Avec moins de missions, moins de données et moins de recherches, les États-Unis s’exposent à une érosion de leur expertise, actuellement inégalée. Cette tendance affaiblit tout l’écosystème scientifique et affecte particulièrement les États comme le Colorado, où de nombreuses programmations scientifiques sont en jeu.
Leadership américain menacé face à la Chine
Sur le plan géopolitique, les conséquences pourraient être durables. La Chine investit massivement dans son programme spatial, avec des sondes lunaires, des missions martiennes, et une station orbitale opérationnelle. En renonçant à sa capacité scientifique, Washington risque de perdre son rang de première puissance spatiale.
Casey Dreier, analyste à The Planetary Society, alerte : « Si ce budget devient réalité, nous connaîtrons la plus faible force de travail de la NASA depuis les années 1960, avant que le premier Américain ne soit lancé dans l’espace. »
À travers cette bascule de stratégie, les États-Unis pourraient involontairement transférer leur avance dans le système solaire à leur principal rival, affaiblissant leur influence technologique, scientifique et stratégique dans l’espace à long terme.
Une opposition croissante au sein de la communauté scientifique
Les critiques du monde académique, comme celles d’organisations à but non lucratif, se multiplient face à ce budget qu’ils jugent dévastateur. Les chercheurs pointent le paradoxe d’investir dans des buts lointains comme Mars tout en détruisant les fondations scientifiques nécessaires à leur réussite.
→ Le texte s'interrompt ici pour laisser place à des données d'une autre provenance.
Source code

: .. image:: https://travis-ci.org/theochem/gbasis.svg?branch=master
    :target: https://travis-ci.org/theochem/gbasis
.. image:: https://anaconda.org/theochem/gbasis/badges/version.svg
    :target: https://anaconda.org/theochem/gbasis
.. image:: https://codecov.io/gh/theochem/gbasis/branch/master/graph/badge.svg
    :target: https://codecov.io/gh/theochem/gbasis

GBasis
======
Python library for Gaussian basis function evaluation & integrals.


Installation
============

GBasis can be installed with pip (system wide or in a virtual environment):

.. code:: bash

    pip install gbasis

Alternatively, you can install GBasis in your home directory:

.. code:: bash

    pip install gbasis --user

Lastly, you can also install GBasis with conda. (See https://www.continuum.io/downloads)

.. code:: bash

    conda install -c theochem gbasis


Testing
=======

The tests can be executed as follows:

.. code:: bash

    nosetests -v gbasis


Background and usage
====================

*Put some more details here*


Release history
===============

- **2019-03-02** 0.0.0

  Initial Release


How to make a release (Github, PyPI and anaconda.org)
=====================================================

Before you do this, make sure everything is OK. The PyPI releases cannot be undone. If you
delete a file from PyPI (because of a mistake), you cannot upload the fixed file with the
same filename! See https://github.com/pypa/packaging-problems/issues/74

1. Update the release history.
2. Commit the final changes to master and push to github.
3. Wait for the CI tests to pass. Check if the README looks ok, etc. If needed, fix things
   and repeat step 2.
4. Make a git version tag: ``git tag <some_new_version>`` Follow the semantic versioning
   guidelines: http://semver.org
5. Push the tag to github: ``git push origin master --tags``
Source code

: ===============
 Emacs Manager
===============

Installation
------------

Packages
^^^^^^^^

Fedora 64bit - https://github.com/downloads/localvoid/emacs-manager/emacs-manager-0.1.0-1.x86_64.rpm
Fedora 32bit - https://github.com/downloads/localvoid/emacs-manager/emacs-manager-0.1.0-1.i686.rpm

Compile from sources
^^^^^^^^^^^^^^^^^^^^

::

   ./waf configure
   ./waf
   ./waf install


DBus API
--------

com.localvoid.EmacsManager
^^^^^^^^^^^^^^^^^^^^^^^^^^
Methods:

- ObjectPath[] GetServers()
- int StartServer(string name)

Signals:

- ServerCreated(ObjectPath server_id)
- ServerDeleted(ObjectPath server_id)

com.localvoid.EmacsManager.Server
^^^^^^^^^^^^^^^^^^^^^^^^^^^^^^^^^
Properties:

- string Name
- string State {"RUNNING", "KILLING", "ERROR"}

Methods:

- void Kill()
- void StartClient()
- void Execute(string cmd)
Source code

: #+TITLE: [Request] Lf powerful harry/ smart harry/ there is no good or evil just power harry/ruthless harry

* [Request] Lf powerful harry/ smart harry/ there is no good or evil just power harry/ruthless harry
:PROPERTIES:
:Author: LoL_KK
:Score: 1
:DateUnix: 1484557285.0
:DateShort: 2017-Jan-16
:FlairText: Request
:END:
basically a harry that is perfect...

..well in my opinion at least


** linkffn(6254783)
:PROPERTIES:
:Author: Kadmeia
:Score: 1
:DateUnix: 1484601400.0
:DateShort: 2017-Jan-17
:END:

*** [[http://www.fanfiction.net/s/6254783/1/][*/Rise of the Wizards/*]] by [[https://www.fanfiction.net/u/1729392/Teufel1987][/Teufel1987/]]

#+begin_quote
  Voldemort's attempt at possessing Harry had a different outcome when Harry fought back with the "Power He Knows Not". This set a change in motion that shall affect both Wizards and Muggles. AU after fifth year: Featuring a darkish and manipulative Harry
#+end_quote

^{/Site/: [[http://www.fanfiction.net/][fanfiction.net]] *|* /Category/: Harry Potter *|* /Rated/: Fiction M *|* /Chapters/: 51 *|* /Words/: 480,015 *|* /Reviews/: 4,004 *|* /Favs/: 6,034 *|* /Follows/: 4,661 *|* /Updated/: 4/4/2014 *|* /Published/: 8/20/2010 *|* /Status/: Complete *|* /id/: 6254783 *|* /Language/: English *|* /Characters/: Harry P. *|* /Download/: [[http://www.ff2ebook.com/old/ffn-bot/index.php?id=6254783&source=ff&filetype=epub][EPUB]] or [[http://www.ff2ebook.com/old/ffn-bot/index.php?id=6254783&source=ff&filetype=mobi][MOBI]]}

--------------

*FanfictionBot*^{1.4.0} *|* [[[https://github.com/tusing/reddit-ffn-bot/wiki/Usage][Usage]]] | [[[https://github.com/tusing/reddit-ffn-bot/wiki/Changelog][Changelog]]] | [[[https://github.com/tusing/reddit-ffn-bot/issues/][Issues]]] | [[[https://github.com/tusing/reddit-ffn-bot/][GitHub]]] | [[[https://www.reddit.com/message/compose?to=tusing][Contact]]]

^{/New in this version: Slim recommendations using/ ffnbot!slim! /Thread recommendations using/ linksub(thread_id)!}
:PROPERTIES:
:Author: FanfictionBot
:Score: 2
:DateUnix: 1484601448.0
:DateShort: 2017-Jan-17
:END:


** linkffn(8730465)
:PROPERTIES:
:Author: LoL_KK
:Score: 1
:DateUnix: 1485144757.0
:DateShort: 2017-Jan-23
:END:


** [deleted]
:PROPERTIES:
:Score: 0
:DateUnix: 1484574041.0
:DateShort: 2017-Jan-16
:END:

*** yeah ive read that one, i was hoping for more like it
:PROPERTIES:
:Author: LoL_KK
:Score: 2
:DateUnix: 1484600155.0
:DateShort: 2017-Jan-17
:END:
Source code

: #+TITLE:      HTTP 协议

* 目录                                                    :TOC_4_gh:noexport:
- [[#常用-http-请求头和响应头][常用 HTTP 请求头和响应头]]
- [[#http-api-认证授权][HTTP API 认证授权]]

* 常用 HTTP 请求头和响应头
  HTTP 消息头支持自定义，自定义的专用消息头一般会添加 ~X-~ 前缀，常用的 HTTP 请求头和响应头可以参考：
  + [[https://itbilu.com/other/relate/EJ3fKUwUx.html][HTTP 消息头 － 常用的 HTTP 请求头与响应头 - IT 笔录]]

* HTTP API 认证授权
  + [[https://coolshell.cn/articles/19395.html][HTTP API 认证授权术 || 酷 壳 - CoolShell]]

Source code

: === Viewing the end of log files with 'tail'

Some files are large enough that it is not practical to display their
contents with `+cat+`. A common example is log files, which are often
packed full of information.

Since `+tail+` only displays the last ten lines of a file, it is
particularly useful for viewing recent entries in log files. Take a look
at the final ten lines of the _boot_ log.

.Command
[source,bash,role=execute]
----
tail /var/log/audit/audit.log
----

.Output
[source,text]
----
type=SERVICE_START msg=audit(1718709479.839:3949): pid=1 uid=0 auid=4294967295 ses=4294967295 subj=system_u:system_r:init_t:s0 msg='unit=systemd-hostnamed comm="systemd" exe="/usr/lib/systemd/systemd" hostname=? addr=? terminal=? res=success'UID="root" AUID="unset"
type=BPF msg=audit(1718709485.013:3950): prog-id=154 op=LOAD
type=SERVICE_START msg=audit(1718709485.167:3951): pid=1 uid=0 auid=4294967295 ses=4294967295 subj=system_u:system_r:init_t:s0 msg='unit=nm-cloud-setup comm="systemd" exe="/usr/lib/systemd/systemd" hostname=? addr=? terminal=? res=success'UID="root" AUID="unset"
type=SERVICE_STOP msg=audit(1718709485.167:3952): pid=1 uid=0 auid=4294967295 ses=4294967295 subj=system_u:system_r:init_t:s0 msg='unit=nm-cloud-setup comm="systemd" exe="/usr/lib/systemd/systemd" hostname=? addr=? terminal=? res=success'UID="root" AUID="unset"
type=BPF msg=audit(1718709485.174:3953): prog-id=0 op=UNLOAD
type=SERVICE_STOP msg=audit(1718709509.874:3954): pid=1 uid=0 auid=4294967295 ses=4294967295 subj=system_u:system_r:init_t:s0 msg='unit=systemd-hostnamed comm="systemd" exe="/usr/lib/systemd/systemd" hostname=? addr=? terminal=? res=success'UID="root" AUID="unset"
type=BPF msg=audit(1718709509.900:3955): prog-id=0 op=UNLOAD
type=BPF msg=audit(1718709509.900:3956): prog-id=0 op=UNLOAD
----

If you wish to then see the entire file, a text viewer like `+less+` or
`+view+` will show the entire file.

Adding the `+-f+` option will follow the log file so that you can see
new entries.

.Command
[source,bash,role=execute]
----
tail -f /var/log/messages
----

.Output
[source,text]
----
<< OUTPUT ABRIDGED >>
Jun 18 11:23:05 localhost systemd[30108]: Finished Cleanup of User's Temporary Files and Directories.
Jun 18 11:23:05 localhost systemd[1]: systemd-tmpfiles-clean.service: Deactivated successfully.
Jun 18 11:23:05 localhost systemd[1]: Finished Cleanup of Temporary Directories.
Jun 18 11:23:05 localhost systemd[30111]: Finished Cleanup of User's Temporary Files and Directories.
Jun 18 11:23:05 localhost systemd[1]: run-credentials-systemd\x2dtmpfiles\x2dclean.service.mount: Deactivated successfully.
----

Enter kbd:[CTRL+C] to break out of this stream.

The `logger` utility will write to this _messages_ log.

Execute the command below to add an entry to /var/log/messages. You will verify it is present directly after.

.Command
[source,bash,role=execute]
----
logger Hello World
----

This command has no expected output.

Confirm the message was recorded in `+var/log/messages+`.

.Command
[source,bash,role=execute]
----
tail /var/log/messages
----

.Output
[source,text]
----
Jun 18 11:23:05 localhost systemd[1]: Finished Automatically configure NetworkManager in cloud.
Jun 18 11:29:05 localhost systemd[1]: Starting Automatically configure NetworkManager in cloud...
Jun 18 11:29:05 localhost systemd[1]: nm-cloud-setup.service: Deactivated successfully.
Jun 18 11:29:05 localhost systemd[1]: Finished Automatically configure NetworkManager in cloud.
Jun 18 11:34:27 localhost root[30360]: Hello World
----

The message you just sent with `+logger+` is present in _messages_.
L’annulation de projets robotiques nuira à la compréhension du climat des planètes, des origines du système solaire et des conditions d’habitabilité — autant de données essentielles pour préparer des vols habités durables vers Mars.
Conclusion : une rupture stratégique aux lourdes conséquences
La proposition budgétaire pour 2026 représente plus qu’un ajustement financier. Il s’agit d’une réorientation stratégique profonde de la politique spatiale américaine, qui sacrifie la science au profit de l’ambition d’une présence humaine sur la Lune. Si elle est adoptée, cette décision fragilisera la place historique des États-Unis dans l’espace.
Pour les experts et les scientifiques, le prix à payer pourrait être élevé : perdre l’avantage dans l’exploration du système solaire et céder la direction de la prochaine grande ère spatiale à la Chine.